## Your goal
Verbatim copy without images: return all of the data as it stands.

:::::

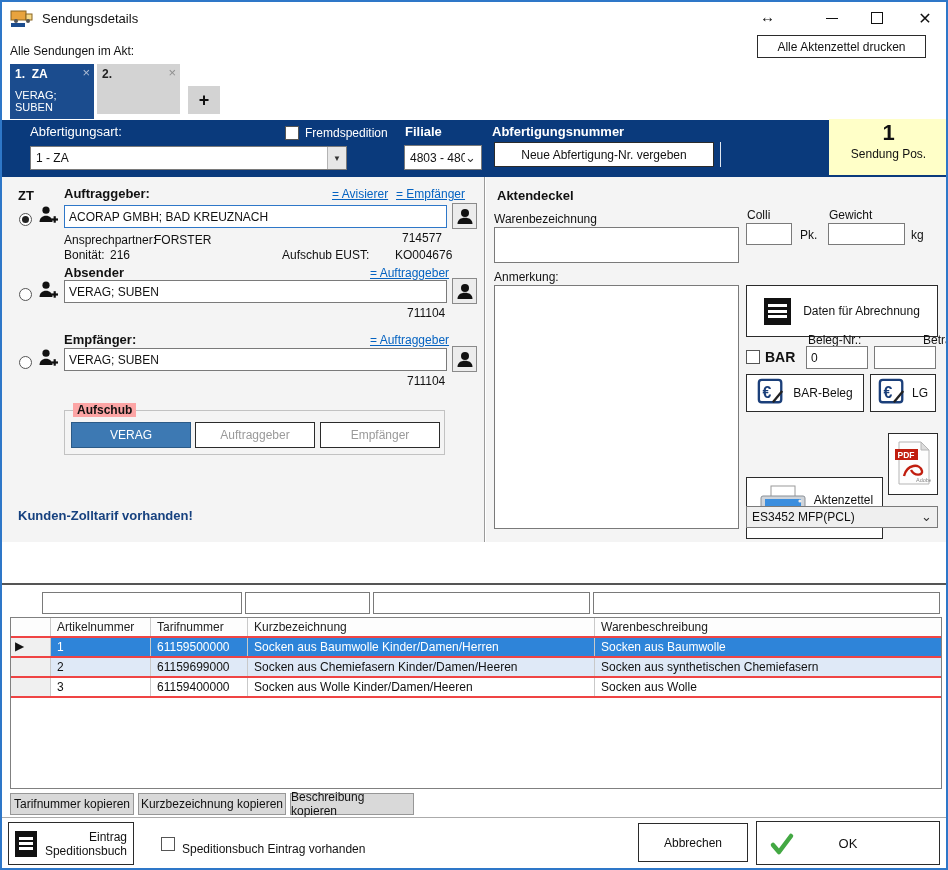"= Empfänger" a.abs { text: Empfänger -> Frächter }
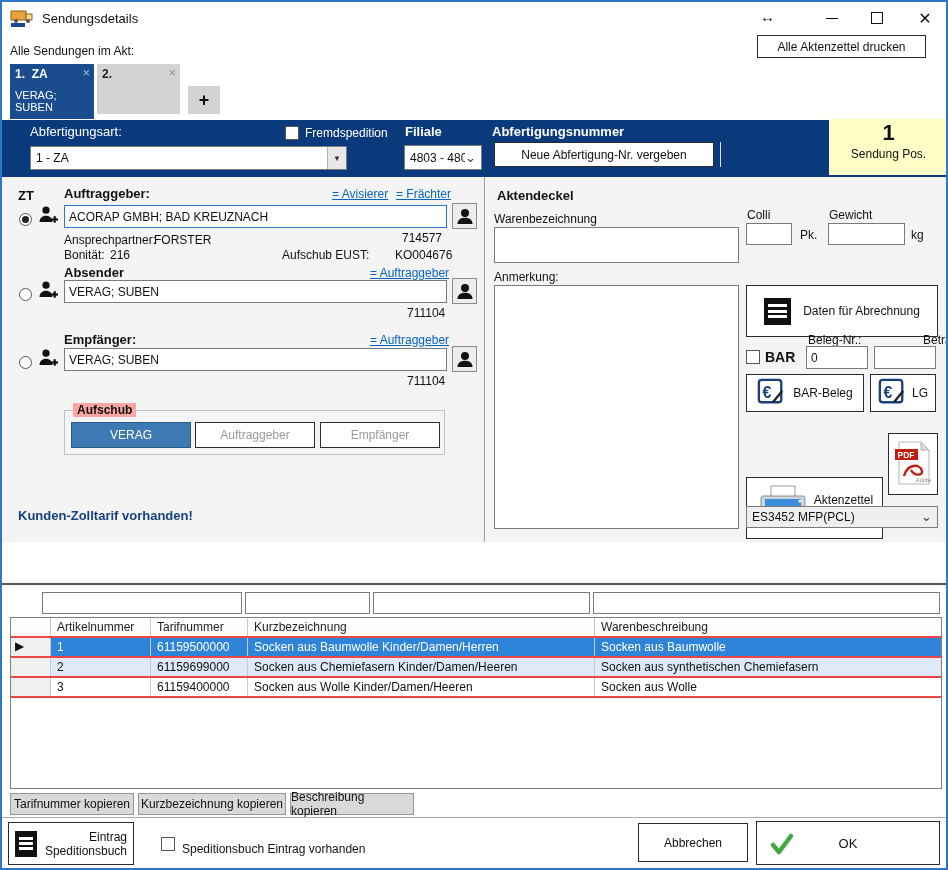"Speditionsbuch Eintrag vorhanden" span.abs { top: 24px -> 36px }
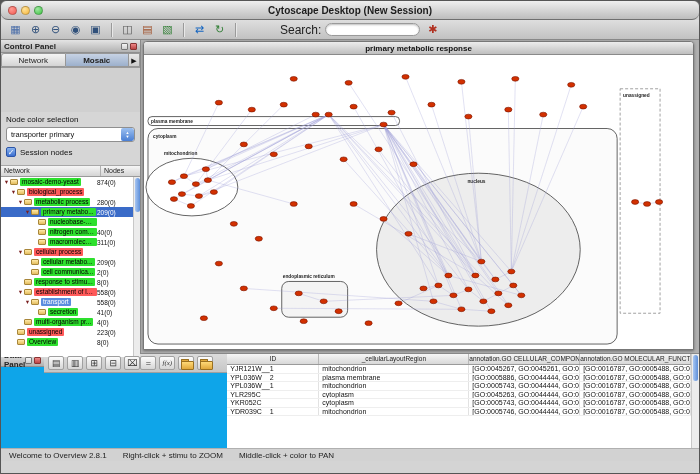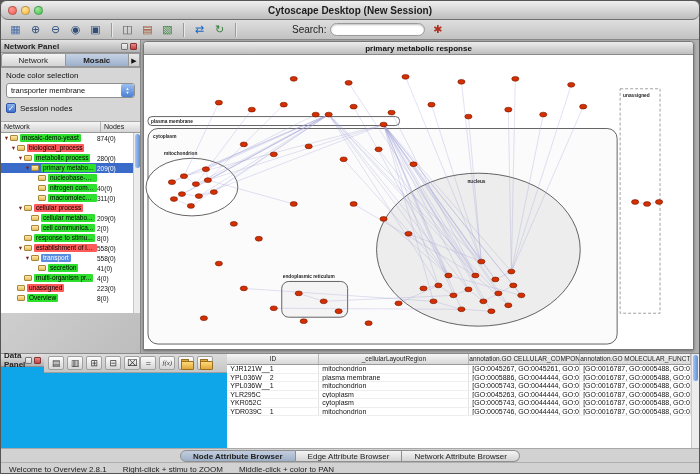"Search:" .search-label { font-size: 10px -> 12px; margin-left: 20px -> 8px }
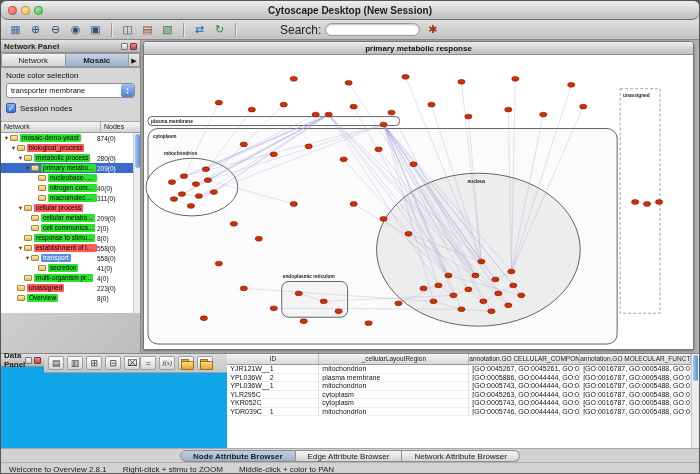"Network Panel" span { text: Network -> Control }
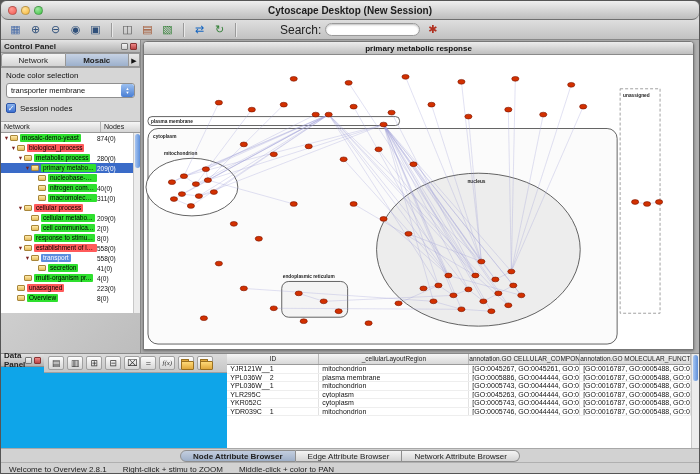"Node color selection" .colorsel { margin-top: none -> 44px }
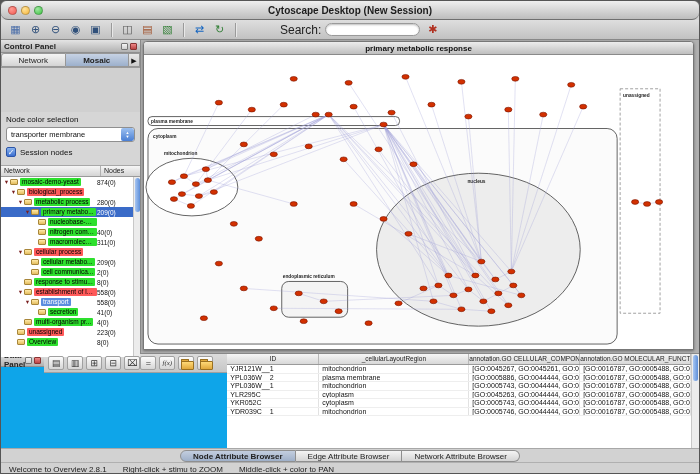"transporter membrane" span { text: membrane -> primary }
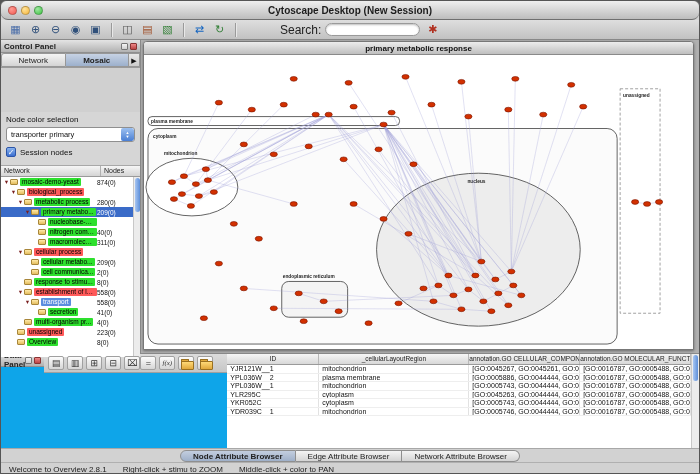"Node Attribute Browser" div.tabsbar { html: <div> <div> <div>Node Attribute Browser</div> <div>Edge Attribute Browser</div> <div>Network Attribute Browser</div> </div> </div> -> none }
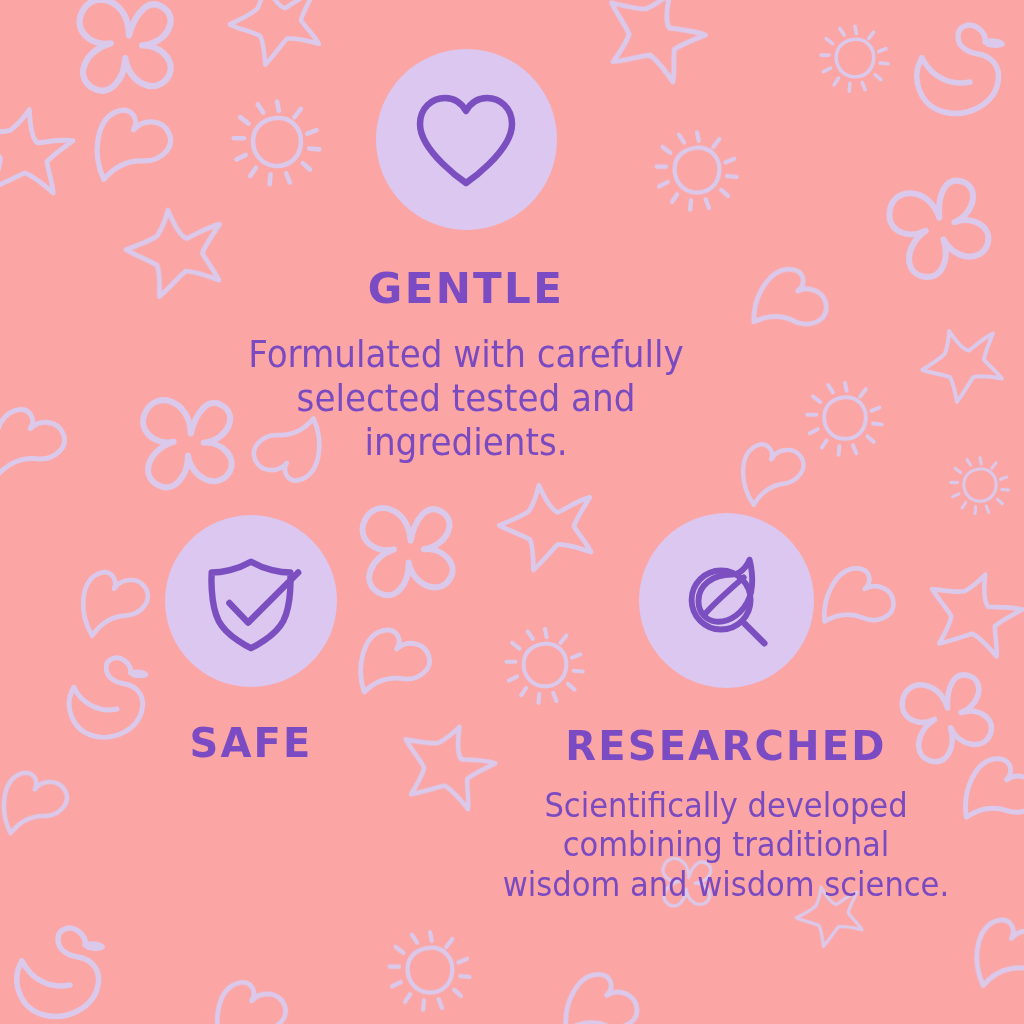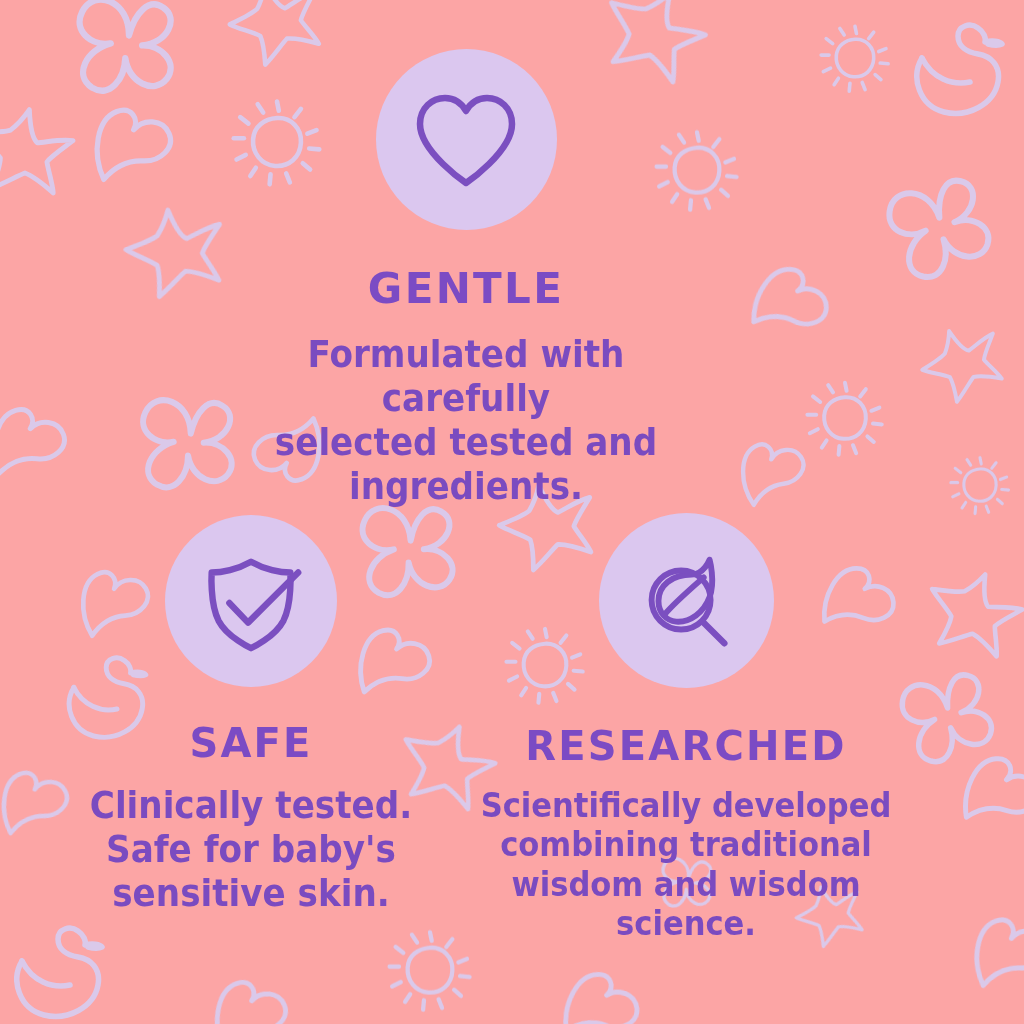"Formulated with carefully" .desc-line { font-weight: bold -> none }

:::::

## Answer
"= Empfänger" a.abs { text: Empfänger -> Frächter }
"Speditionsbuch Eintrag vorhanden" span.abs { top: 24px -> 36px }
"Search:" .search-label { font-size: 10px -> 12px; margin-left: 20px -> 8px }
"Network Panel" span { text: Network -> Control }
"Node color selection" .colorsel { margin-top: none -> 44px }
"transporter membrane" span { text: membrane -> primary }
"Node Attribute Browser" div.tabsbar { html: <div> <div> <div>Node Attribute Browser</div> <div>Edge Attribute Browser</div> <div>Network Attribute Browser</div> </div> </div> -> none }
"Formulated with carefully" .desc-line { font-weight: bold -> none }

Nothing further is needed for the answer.